For a period of time this year, the U.S. equity market avoided the weakness that was occurring in many other equity markets around the world. October has certainly changed this though. As can be seen below, the S&P 500 Index is in correction territory now, i.e., down greater than 10% from its high at the end of September.

 

Faring worse than the U.S. equity market are markets outside the U.S, especially the emerging markets. In 2017 the MSCI Emerging Markets Index was one of the top performing asset classes returning 37.8%. This year though, emerging markets have been one of the worst performing asset classes. The below chart shows the iShares Emerging Markets Index ETF (EEM) decline totaling in excess of 18%. Combining the strong return from 2017 with the 2018 YTD return the iShares Emerging Markets ETF has generated a low double digit return.

 

The decline in emerging market returns has led to the MSCI Emerging Index valuation trading near a single digit P/E as noted by the green line in the below chart.

 

In part, higher interest rates in the U.S. have contributed to some of the instability in some emerging market countries as the higher interest rates have led to a strengthening of the U.S. Dollar. One consequence of a stronger Dollar for emerging market countries is the increase in the cost of Dollar denominated purchases and/or repayment of Dollar denominated debt.

 

Dollar strength persisted in the first half of the second quarter then began to weaken as the quarter came to an end. As October has unfolded though, the Dollar has resumed its strengthening path as seen in the above chart.

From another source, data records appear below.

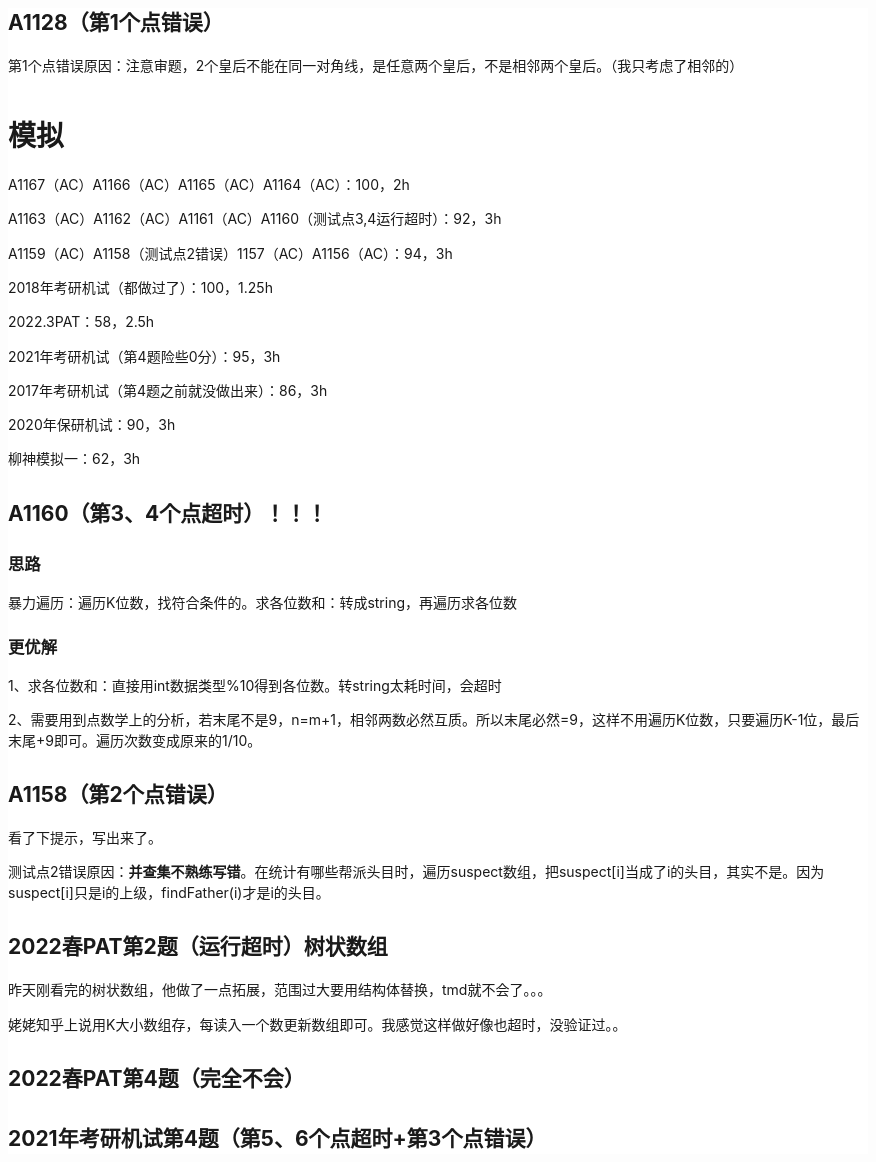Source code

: ## A1128（第1个点错误）

第1个点错误原因：注意审题，2个皇后不能在同一对角线，是任意两个皇后，不是相邻两个皇后。（我只考虑了相邻的）

# 模拟

A1167（AC）A1166（AC）A1165（AC）A1164（AC）：100，2h

A1163（AC）A1162（AC）A1161（AC）A1160（测试点3,4运行超时）：92，3h

A1159（AC）A1158（测试点2错误）1157（AC）A1156（AC）：94，3h

2018年考研机试（都做过了）：100，1.25h

2022.3PAT：58，2.5h

2021年考研机试（第4题险些0分）：95，3h

2017年考研机试（第4题之前就没做出来）：86，3h

2020年保研机试：90，3h

柳神模拟一：62，3h





## A1160（第3、4个点超时）！！！

### 思路

暴力遍历：遍历K位数，找符合条件的。求各位数和：转成string，再遍历求各位数

### 更优解

1、求各位数和：直接用int数据类型%10得到各位数。转string太耗时间，会超时

2、需要用到点数学上的分析，若末尾不是9，n=m+1，相邻两数必然互质。所以末尾必然=9，这样不用遍历K位数，只要遍历K-1位，最后末尾+9即可。遍历次数变成原来的1/10。

## A1158（第2个点错误）

看了下提示，写出来了。

测试点2错误原因：**并查集不熟练写错**。在统计有哪些帮派头目时，遍历suspect数组，把suspect[i]当成了i的头目，其实不是。因为suspect[i]只是i的上级，findFather(i)才是i的头目。

## 2022春PAT第2题（运行超时）树状数组

昨天刚看完的树状数组，他做了一点拓展，范围过大要用结构体替换，tmd就不会了。。。

姥姥知乎上说用K大小数组存，每读入一个数更新数组即可。我感觉这样做好像也超时，没验证过。。

## 2022春PAT第4题（完全不会）

## 2021年考研机试第4题（第5、6个点超时+第3个点错误）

A combination of Dollar stability and lower emerging market currency volatility would likely be beneficial to emerging market equities. The ‘Large Speculators’ future positions in the US Dollar could be viewed as crowded on the long side as seen in the below chart. It is worth watching the US Dollar positioning to see if large speculators begin to reduce their long positions; thus, leading to some US Dollar weakness ahead.